The videos were chosen such that they were no more than a month old, but older than a couple of days. For older videos than about a month, the increase had generally stopped and the metrics had caught up, unless where the views were still increasing rapidly, which is an unusual case.

Generally, it seems that the host page has the right views. In contrast, it seems the gData interface is updated only once every week. It further seems from looking at YouTube channels where I have access to Insight that Insight is updated about every 4 days and it receives corrected data for the days in which it hadn’t caught up.

Further, it seems that YouTube make no differentiation between channels of partners and general users’ channels – both can have a massive difference between the watch page and gData. Most videos differ by less than 20%, but some have exceptionally high differences above 50% and even up to 99.95%.

The difference is particularly pronounced for videos that show a steep increase in views – the first few days tend to have massive differences.
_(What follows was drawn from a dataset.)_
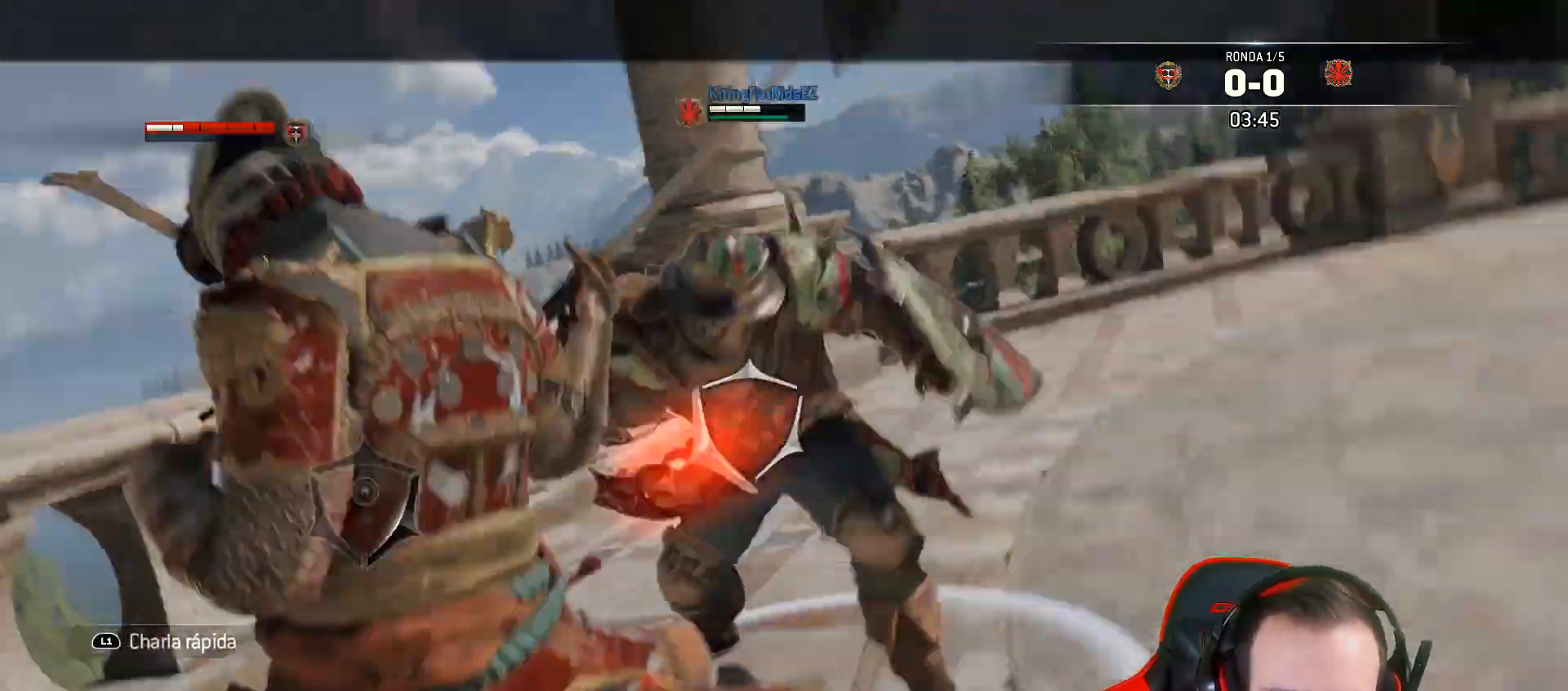
{"dt_ms": 500, "buttons": ["L2", "L3"], "left_stick": "down-right", "right_stick": "center", "events": [[100, "R3", "up"], [183, "left_stick", "right"], [183, "right_stick", "center"], [250, "left_stick", "down-right"]]}
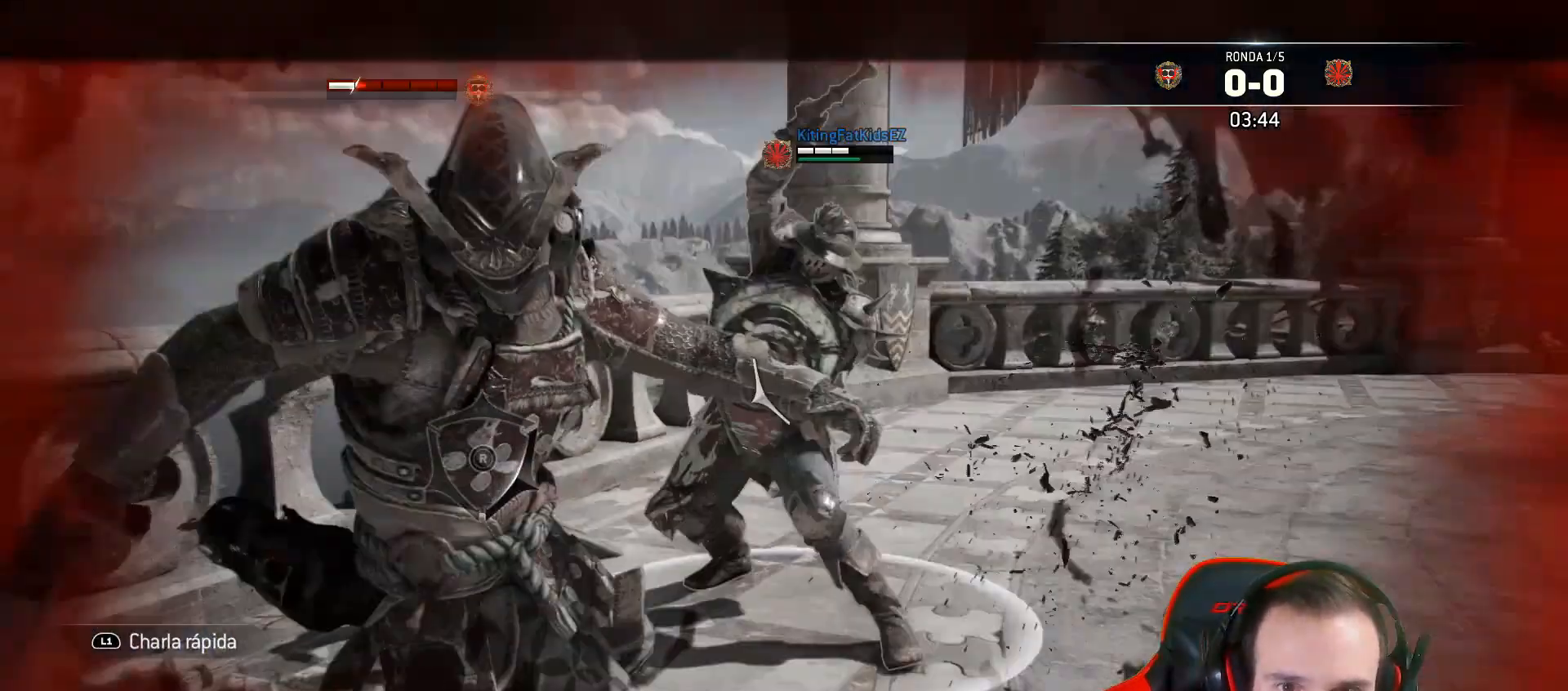
{"dt_ms": 500, "buttons": ["L2"], "left_stick": "down", "right_stick": "center", "events": [[283, "L3", "up"], [333, "left_stick", "down"]]}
Since these are the days that are particularly interesting to monitor for publishers, having the gData interface lag behind this much is shocking.

Further, videos with a low number of views, in particular less than 100, also show a particularly high percentage in difference – sometimes an increase in view count isn’t reported at all in the gData API for weeks. It seems that YouTube treats the long tail worse than the rest of YouTube. For every video in this class, the absolute difference will be small – obviously less than 100 views. With almost 30% of videos being such videos, it is somewhat understandable that YouTube are not making the effort to update their views regularly. OTOH, these views may be particularly important to their publishers.

It seems to me that YouTube need to change their approach to updating statistics across the watch pages, Insight and gData.

Firstly, it is important to have the watch page, Insight and gData in sync – otherwise what number would you use in a report? If the gData API for YouTube statistics lags behind the watch page and Insight by even 24 hours, it is useless in indicating trends and for using in reports and people have to go back to screenscraping to gain information on the actual views of their videos.

Secondly, it would be good to update the statistics daily during the first 3-4 weeks, or as long as the videos are gaining views heavily. This is the important time to track the success of videos and if neither Insight nor gData are up to date in this time, and can even be almost 100% off, the statistics are actually useless.

Lastly, one has to wonder how accurate the success calculations are for YouTube partners, who rely on YouTube reporting to gain payment for advertising. Since the analysis showed that the inaccuracies extend also into partner channels, one has to hope that the data that is eventually reported through Insight is actually accurate, even if intermittently there are large differences.

Finally, I must say that I was rather disappointed with the way in which this issue has so far been dealt with in the YouTube Forums. The issues about wrongly reported view counts has been reported first more than a year ago and since regularly by diverse people. Some of the reports were really unfriendly with their demands. Still, I would have expected a serious reply by a YouTube employee about why there are issues and how they are going to be fixed or whether they will be fixed at all. Instead, all I found was a more than 9 month old mention that YouTube seems to be aware of the issue and working on it – no news since.

Also, I found no other blog posts analysing this issue, so here we are. Please, YouTube, let us know what is going on with Insight, why are the numbers off by this much, and what are you doing to fix it?

NB: I just posted a bug on gData, since we were unable to find any concrete bugs relating to this issue there. I’m actually surprised about this, since so many people reported it in the YouTube Forums!